Please write out all the data that follows exactly, without the pictures.

## DATA SEGMENT
:::::

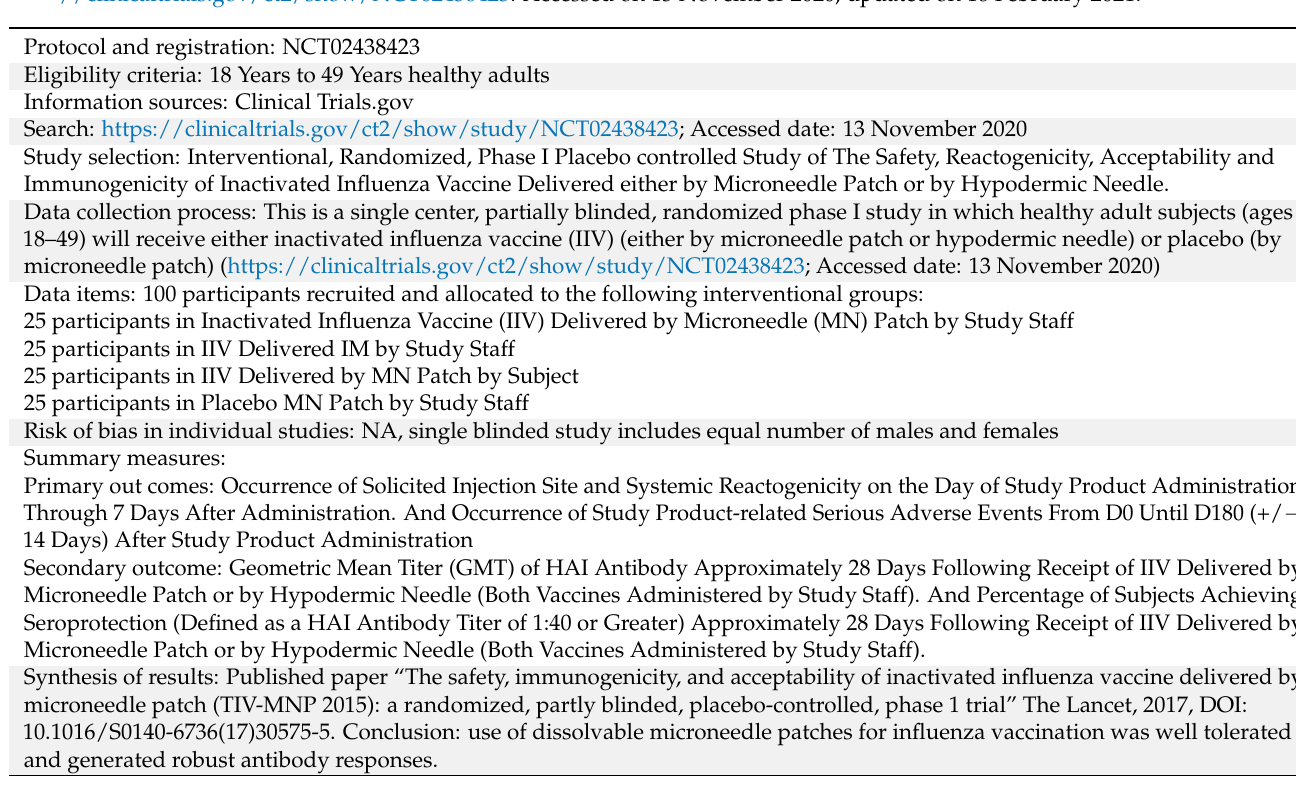
Table A2. First study: Inactivated Influenza Vaccine Delivered by Microneedle Patch or by Hypodermic Needle. https:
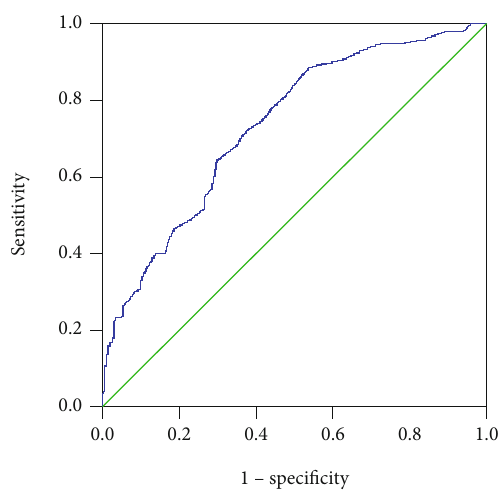
Figure 4: Receiver operating characteristic curve analysis of stimulated C-peptide cut point for HbA1c ≤ 7 : 0 % . Area under curve = 0 : 733 ( P < 0 : 001 ), 95% con fi dence interval: 0.673 – 0.793; identified cystatinC cut point = 0 : 615ng/mL ; sensitivity: 72.63%; speci fi city:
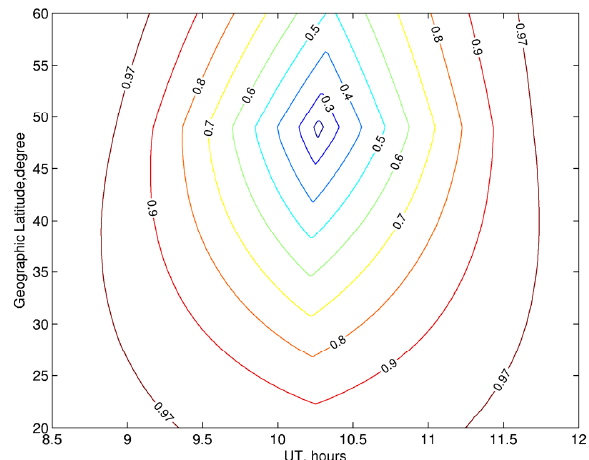
Figure 1. Contours of the revised eclipse factor, F R (UT, h, Φ , θ ), as a function of universal time 564 Fig. 1. Contours of the revised eclipse factor, F R (UT, h, 8 , θ) , (UT) and geographic latitude for an altitude of 200 km on the 1.67° E meridian during the solar 565 as a function of universal time (UT) and geographic latitude for an eclipse of August 11, 1999.566 altitude of 200km in the 1.67 ◦ E meridian during the solar eclipse of 11 August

:::::

## RESPONSE AREA
Table A2. First study: Inactivated Influenza Vaccine Delivered by Microneedle Patch or by Hypodermic Needle. https:
Figure 4: Receiver operating characteristic curve analysis of stimulated C-peptide cut point for HbA1c ≤ 7 : 0 % . Area under curve = 0 : 733 ( P < 0 : 001 ), 95% con fi dence interval: 0.673 – 0.793; identified cystatinC cut point = 0 : 615ng/mL ; sensitivity: 72.63%; speci fi city:
Figure 1. Contours of the revised eclipse factor, F R (UT, h, Φ , θ ), as a function of universal time 564 Fig. 1. Contours of the revised eclipse factor, F R (UT, h, 8 , θ) , (UT) and geographic latitude for an altitude of 200 km on the 1.67° E meridian during the solar 565 as a function of universal time (UT) and geographic latitude for an eclipse of August 11, 1999.566 altitude of 200km in the 1.67 ◦ E meridian during the solar eclipse of 11 August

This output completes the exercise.